Posted to tcl by dgp at Tue Apr 14 14:24:44 GMT 2015view raw
- # demo.tcl
- # Call as: tclsh demo.tcl $length $width $copies $iters
- lassign $argv length width copies iters
- proc demo {length width copies} {
- set original [lrepeat $length [lrepeat $width {}]]
- while {[incr copies -1]} {
- set original [lmap _ $original {lrepeat $width {}}]
- }
- }
- while {[incr iters -1]} {
- puts [time {demo $length $width $copies}]
- }
- $ tclsh demo.tcl 15000 1 2000 30
- 5527193 microseconds per iteration
- 5858040 microseconds per iteration
- 5994792 microseconds per iteration
- 6113862 microseconds per iteration
- 6195977 microseconds per iteration
- 6261455 microseconds per iteration
- 6318572 microseconds per iteration
- 6356606 microseconds per iteration
- 6397576 microseconds per iteration
- 6480433 microseconds per iteration
- 6449891 microseconds per iteration
- 6454701 microseconds per iteration
- 6480876 microseconds per iteration
- 6494438 microseconds per iteration
- 6506500 microseconds per iteration
- 6516628 microseconds per iteration
- 6529514 microseconds per iteration
- 6556522 microseconds per iteration
- 6531511 microseconds per iteration
- 6546579 microseconds per iteration
- 6551882 microseconds per iteration
- 6545872 microseconds per iteration
- 6560726 microseconds per iteration
- 6555647 microseconds per iteration
- 6563487 microseconds per iteration
- 6574076 microseconds per iteration
- 6588759 microseconds per iteration
- 6582920 microseconds per iteration
- 6583538 microseconds per iteration
- Previous demo script ran into trouble because
- it failed to demo the issue if testing an 8.6.*
- recent enough to optimize constant lists in bytecode.
- The essence here is to force the zippy allocator to
- allocate a large number of same-sized structs, and then
- free them all back, over and over and over.
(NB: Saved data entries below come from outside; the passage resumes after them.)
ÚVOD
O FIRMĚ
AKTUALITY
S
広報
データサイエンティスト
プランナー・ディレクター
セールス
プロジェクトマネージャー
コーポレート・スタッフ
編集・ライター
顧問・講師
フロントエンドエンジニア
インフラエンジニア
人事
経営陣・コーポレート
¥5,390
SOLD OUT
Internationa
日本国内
This gets
- slower up to a point and then seems to stabilize.
- Speculation is that when zippy first allocates memory,
- it does so in a large block, and forms a free list (bucket)
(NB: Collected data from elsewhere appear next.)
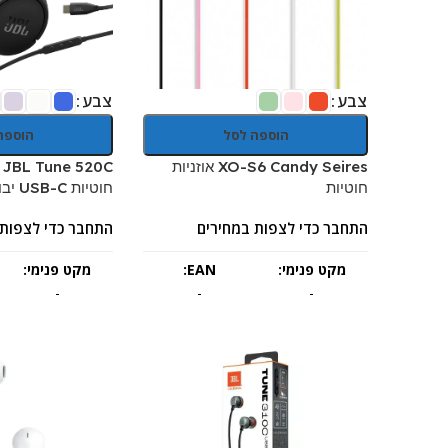
צבע
צבע
הוספה לסל
הוספה
XO-S6 Candy Seires אוזניות
0C
חוטיות
חוטיות USB-C יבואן רשמי
התחבר כדי לצפות במחירים
התחבר כדי לצפות 
מקט פנימי:
EAN:
מקט פנימי:
-
-
-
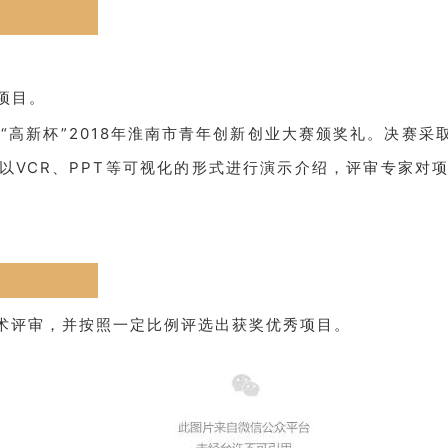
项目。
“高新杯”2018年淮南市青年创新创业大赛颁奖礼。决赛采
以VCR、PPT等可视化的形式进行演示介绍，评审专家对
术评审，并按照一定比例评选出获奖优秀项目。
- out of the memory all in that block. Drawing from that free
- list is acting on localized memory, so we get cache line benefits,
- etc. When the memory is freed, it goes back into the free
- lists, but perhaps not in order, and likely interleaved
- with memory frees from other allocation times. Effect is
- that the free list buckets get more "fragmented" (maybe poor
- term) and walking the free list tends to take longer because
- more often we have to actual go out and get memory instead of
- luckily finding it already in the CPU.
- Don't have strong evidence for this. Just my best guess.